Aprender através é, em última instância, não fetichizar o saber e conhecer. É a prática crítica diária para si e para o mundo. É fomentar e realizar atividades culturais. Aprender através é fazer uso do que se aprende para transformar a forma como se vive, se faz, se produz, se relaciona. Aprender através é aprender com o mundo e se alterar. E nessa alteração, criar condições para alterá-lo. Pois não há separação entre um e o todo. Como nas palavras eternizadas pela mangaká Hiromu Arakawa: “um é tudo e tudo é um”.
Busco nessa proposta-empreitada o exercício da reflexão como uma tentativa de desvendar as potencialidades do saber através de procedimentos de pesquisa, de mediação e curadoria num processo de apreensão de si. De apreensão do mundo. Onde, através do conhecimento possamos, de forma coletiva e autodeterminada compreender como as múltiplas camadas da vida social nos afetam. E como as afetamos. Agentes do saber e da transformação. Como nos condicionam para que seja possível pensarmos maneiras de condicioná-las. De que desse processo possamos apurar nossa compreensão.
Leon Trotski, em seu livro Literatura e Revolução afirma que:
“Os homens preparam os acontecimentos, realizam-nos, sofrem os efeitos e se modificam sob o impacto de suas reações. A arte, direta ou indiretamente, reflete a vida dos homens que vivem ou fazem os acontecimentos. Isso é verdadeiro para todas as artes, da mais monumental a mais íntima.” (2007, p. 35)

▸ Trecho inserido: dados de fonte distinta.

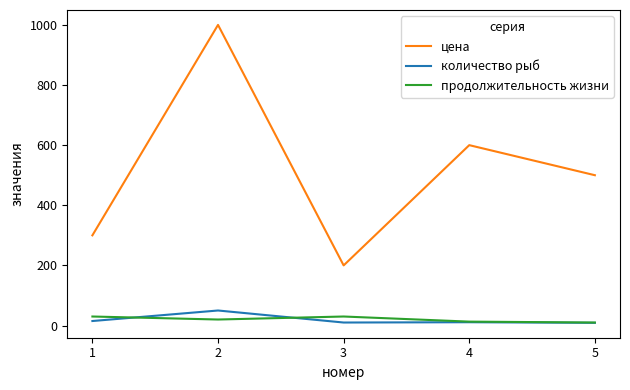

Count the продолжительность жизни values in the range 13 to 30.

4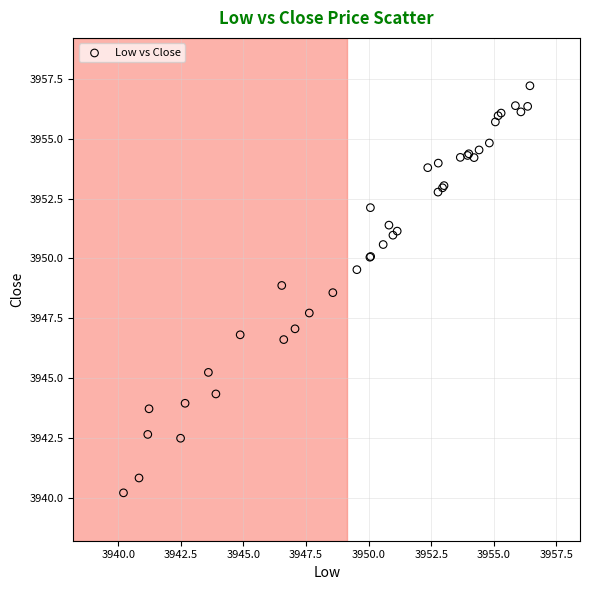

What Y value in the scatter plot is closest to 3948?

3947.7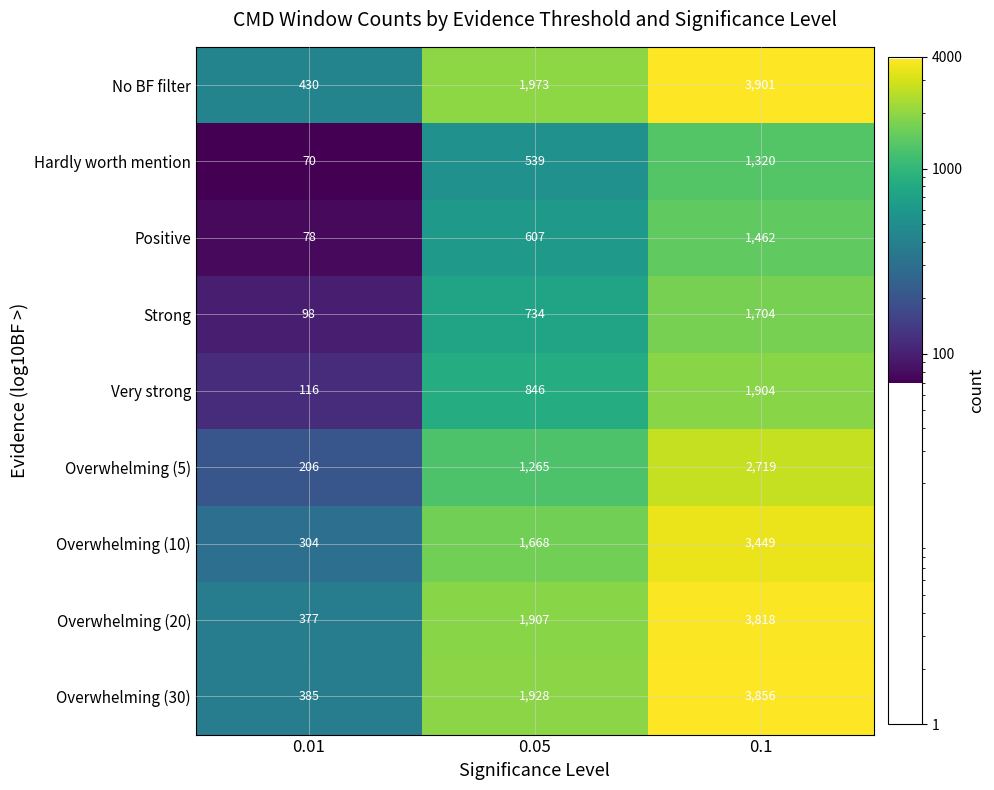

Count the Positive values in the range 78 to 1462.

3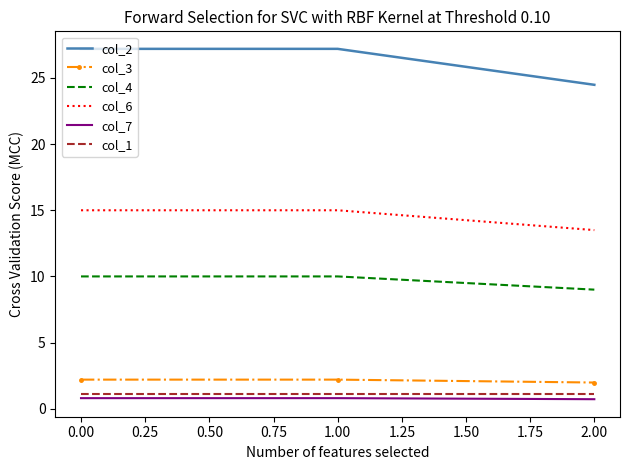

Which series has the largest range (max minus min)?

col_2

Quando digo para aprendermos através de arte, nunca é apenas sobre arte. Quando digo para aprendermos através de ciência, nunca é apenas sobre ciência. Pois podemos aprender através de absolutamente tudo. E como diz a canção: “ainda é cedo para não tentar”.
Deixo aqui o convite para que tentemos juntos.
Com carinho, Tamires MenezesSão Paulo, 09 de Agosto de 2020
Paulo Freire. "Considerações em torno do ato de estudar". Em Ação Cultural para a Liberdade, Editora Paz & Terra, Rio de Janeiro, 1981.
Herbert Marcuse. “Contribuições para a compreensão de uma Fenomenologia do Materialismo Histórico”. Em Materialismo Histórico e Existência, Editora Tempo Brasileiro, Rio de Janeiro, 1968.